RECORDS SUPPLIED =
○ ○ ○ ○ ○
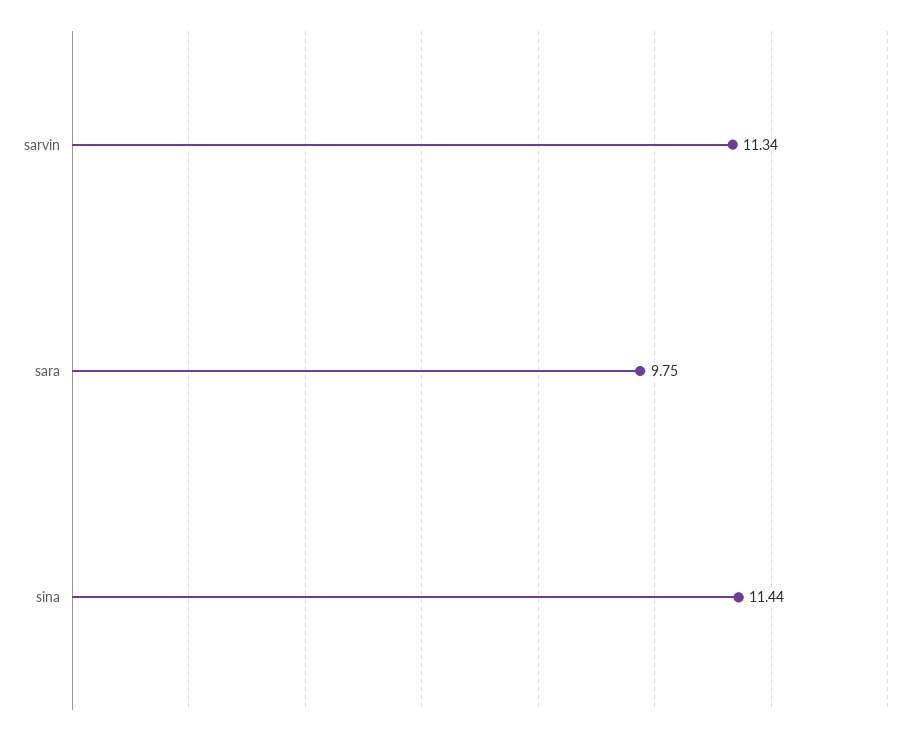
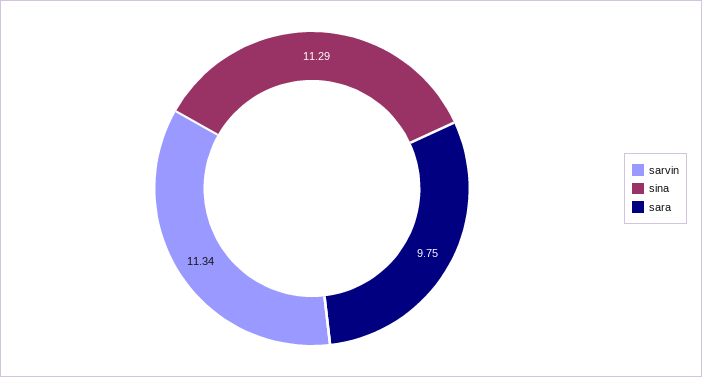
sina: 11.44 -> 11.29

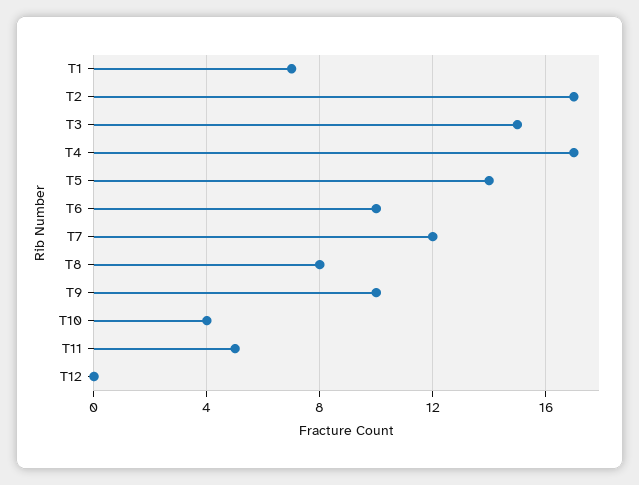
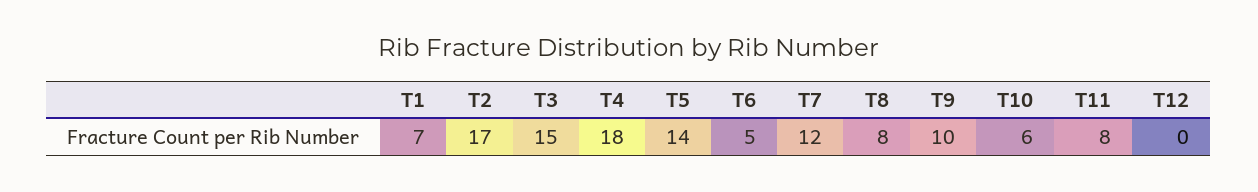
T4: 17 -> 18
T6: 10 -> 5
T10: 4 -> 6
T11: 5 -> 8

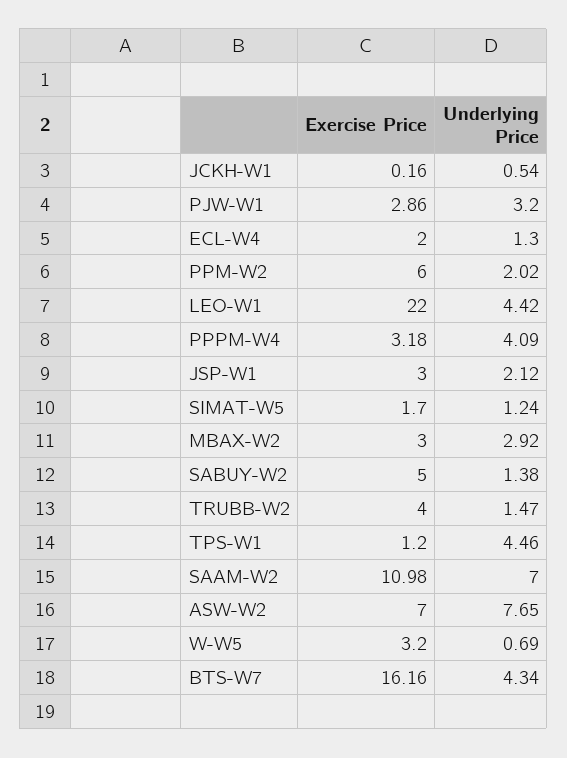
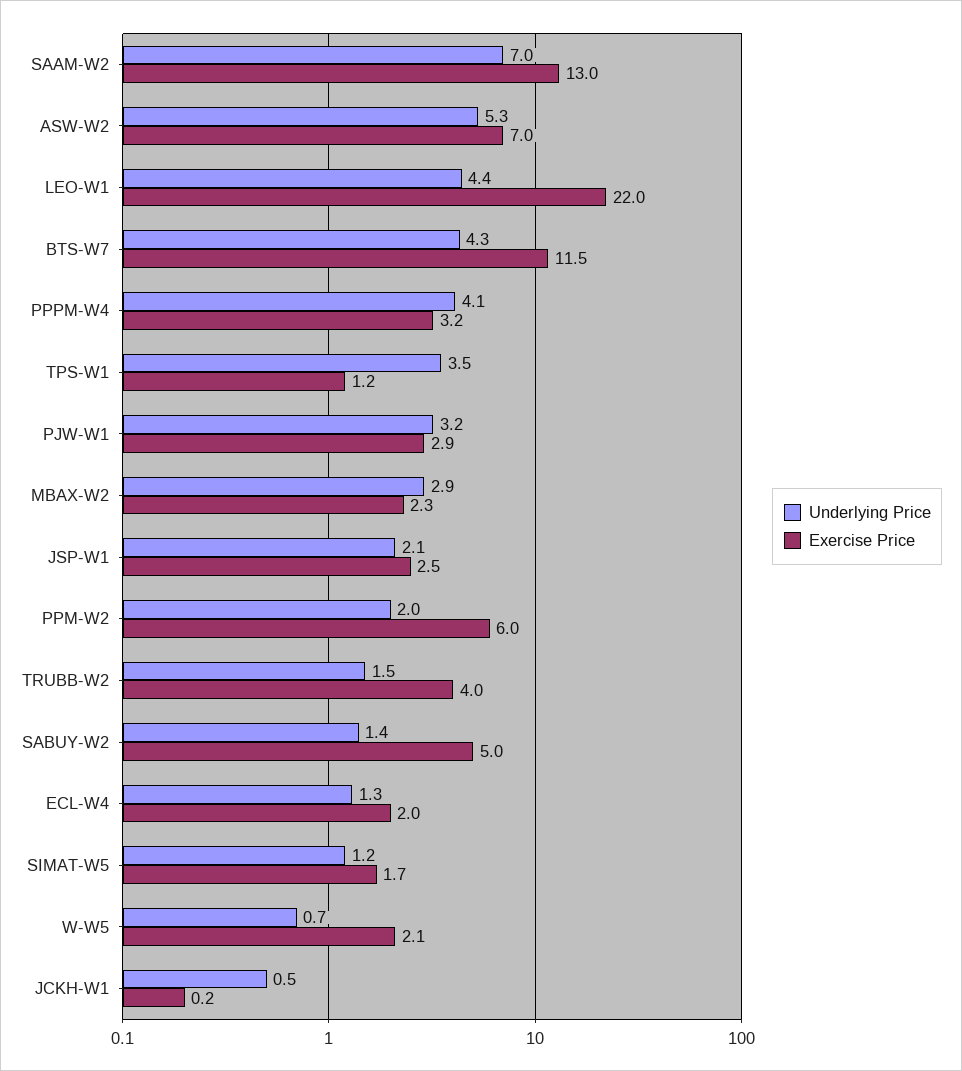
Exercise Price, JSP-W1: 3 -> 2.5
Exercise Price, MBAX-W2: 3 -> 2.3
Underlying Price, TPS-W1: 4.46 -> 3.5
Exercise Price, SAAM-W2: 10.98 -> 13
Underlying Price, ASW-W2: 7.65 -> 5.3
Exercise Price, W-W5: 3.2 -> 2.1
Exercise Price, BTS-W7: 16.16 -> 11.5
○ ○ ○ ○ ○
Collect every line above that contains the word "Exercise".

Exercise Price, JSP-W1: 3 -> 2.5
Exercise Price, MBAX-W2: 3 -> 2.3
Exercise Price, SAAM-W2: 10.98 -> 13
Exercise Price, W-W5: 3.2 -> 2.1
Exercise Price, BTS-W7: 16.16 -> 11.5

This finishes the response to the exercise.